The bandana is the Swiss Army knife of the clothing world. Not only can these small pieces of patterned cloth be used as a versatile fashion accessory, but they also have countless functional uses, like wiping your nose, keeping your head cool on a hot summer day, or even impromptu first aid if you wore the wrong type in the wrong neighborhood. We’ve covered an extensive history of the bandana in the past, but if you’ve yet to step foot into the paisley-printed world of the bandana, we’ve put together this buyer’s guide to give you an informative briefing on the topic and point you in the right direction.

What is a Bandana?


Image via lookastic

A bandana is a relatively small square piece of cloth, normally decorated with a pattern or print. Typically measuring around 20″ x 20″, bandanas are primarily made from a piece of lightweight woven cotton that’s been cleanly hemmed around the edges.

Also known as a kerchief, bandanas are used globally for decorative, protective, and functional purposes, often worn around the head or neck.

Patterns and Printing


Image via Istock

Bandanas are usually one block color with a contrasting printed pattern, often of the paisley variety—a pattern that originated in ancient Persia (present-day Iran) and is traditionally made up of elegant ‘teardrops’ and other decorative shapes. While paisley is the most commonly used motif, bandanas often feature other patterns or printed images.

Patterns and images are applied to bandanas through the following methods:

  • Discharge printing – This method involves a treating a dyed pieced of cloth with a color-destroying agent (such as chlorine), which bleaches a pattern onto the cloth.
  • Screen printing – A process in which a mesh stencil stretched over a large ‘screen’ is used to transfer ink onto the fabric.
  • Resist dyeing – The cloth is treated with a solution before being dipped into the dye, and that solution prevents the treated areas from reacting with the dye, forming a contrasting pattern or sequence.

Caring for Bandanas


A faded Iron Heart Bandana.

The care regime for a bandana is subjective to the fabric it is made from, and how you want it to look.
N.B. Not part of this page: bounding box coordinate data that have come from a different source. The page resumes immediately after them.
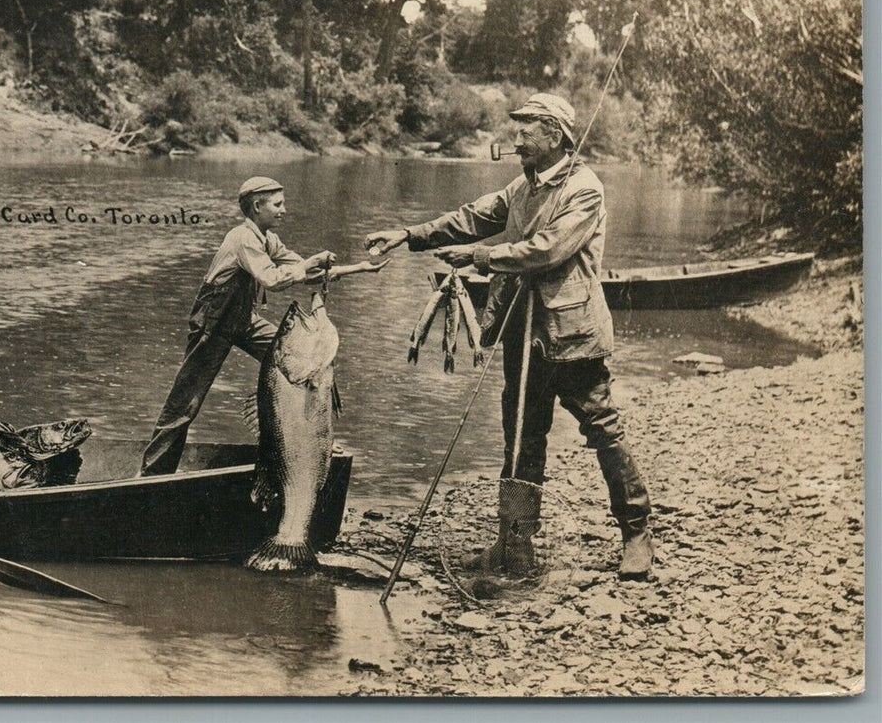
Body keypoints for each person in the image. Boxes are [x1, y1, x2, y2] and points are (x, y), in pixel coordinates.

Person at [366, 93, 654, 580]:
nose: (517, 138)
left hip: (572, 334)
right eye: (517, 128)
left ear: (556, 136)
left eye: (527, 129)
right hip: (523, 331)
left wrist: (479, 257)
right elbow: (472, 218)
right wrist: (409, 235)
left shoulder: (585, 189)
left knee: (603, 430)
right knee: (520, 436)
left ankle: (637, 534)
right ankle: (515, 544)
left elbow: (545, 252)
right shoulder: (523, 187)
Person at [139, 177, 337, 477]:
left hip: (243, 318)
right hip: (214, 321)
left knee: (305, 360)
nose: (284, 210)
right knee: (186, 401)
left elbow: (301, 268)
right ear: (257, 206)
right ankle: (153, 474)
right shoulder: (243, 237)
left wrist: (348, 268)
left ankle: (306, 443)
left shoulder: (267, 237)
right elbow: (272, 279)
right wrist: (307, 266)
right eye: (278, 204)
Most plain old cotton bandanas will be colorfast, meaning they can be tossed in the washing machine when needed, and you won’t have to worry about the color running (and you’ll have to let daily abuse wear down the dye if you want some epic bandana fades). Other bandanas may be dyed differently, or made from an alternative fabric like silk, meaning you’ll have to launder and care for them accordingly.

Examples of Worthwhile Bandanas

Hav-A-Hank Genuine Bandana


Hav-A-Hank’s been the world’s largest supplier of bandanas since 1946, and their classic bandanas are made in the USA from tightly woven 100% cotton. Seen here in bold navy and red colorways, Hav-A-Hank bandanas feature traditional contrasting paisley print and cleanly stitched edges to prevent fraying. A true American classic.
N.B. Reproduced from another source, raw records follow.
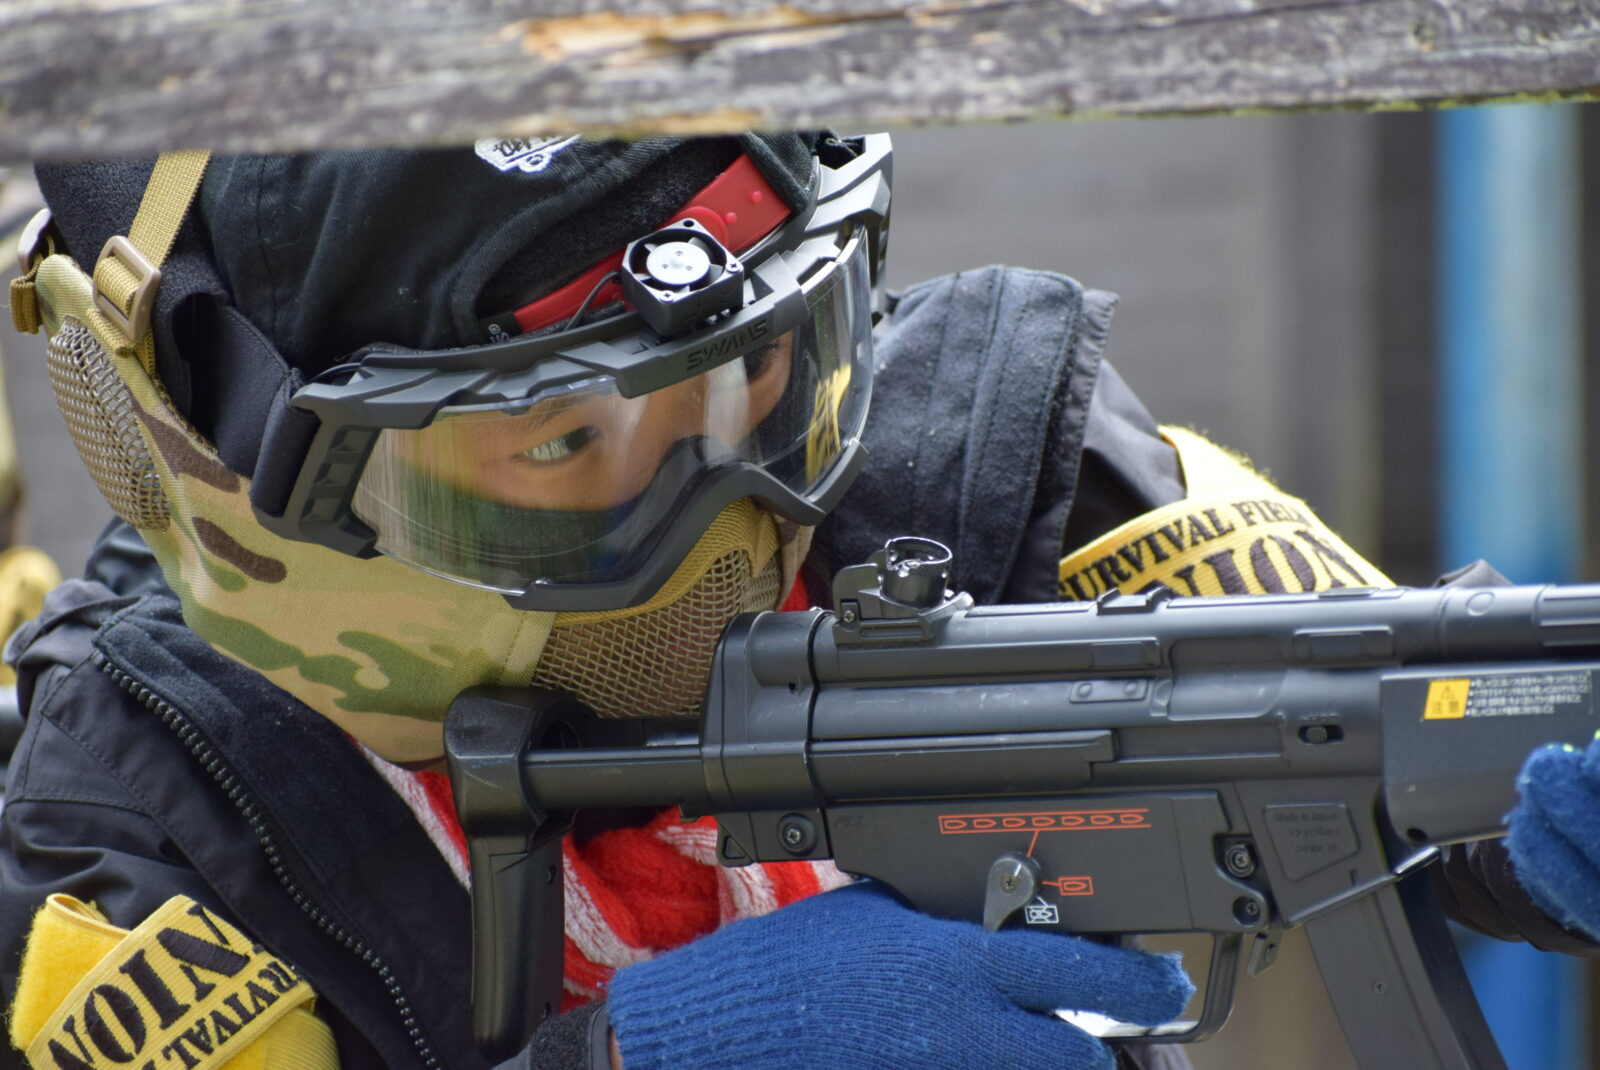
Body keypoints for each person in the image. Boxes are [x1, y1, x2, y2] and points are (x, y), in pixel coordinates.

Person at [0, 130, 1586, 1070]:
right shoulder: (131, 850)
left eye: (759, 369)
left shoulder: (983, 456)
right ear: (254, 464)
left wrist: (1530, 814)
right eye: (561, 441)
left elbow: (1391, 727)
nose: (725, 507)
Available as a three-pack from Amazon for $15.49.

Iron Heart IHG-051


Images via Iron Heart

Iron Heart applied their own original ‘bell’ paisley pattern to this 100% cotton bandana using discharge printing. Each piece measures 19.5″ x 19.5″ and features Iron Heart branding on the corners. Coming in five bold colors, an indigo dyed version is also available under the code IH-052.

Available for $35 at Iron Heart.

The Hill-Side (various)


Images via The Hill-Side

The Hill-Side offers a selection of unique bandanas that step away from the traditional paisley prints and 100% cotton composition. In addition to a wide array of prints and patterns—including palm leaves and a zany burger-themed print—The Hill-Side also produced plain bandanas in a linen/cotton blend that come in a selection of understated colors.

Available for $23-$46 from The Hill-Side.

Kapital (various)


Images via Blue In Green and Canoe Club

Kapital is well-known for its diverse range of bandanas, and the Japanese label’s current collection features both indigo-dyed and colorfast selvedge bandanas, all complete with delicate hand-printed patterns and designs. And just to keep things really interesting, they also made a capsule of cotton bandanas decorated with psychedelic Peter Max-style prints—the iconic pop artist responsible for The Beatles ‘Yellow Submarine’ album artwork.

Available for $34-$73 at Standard & Strange.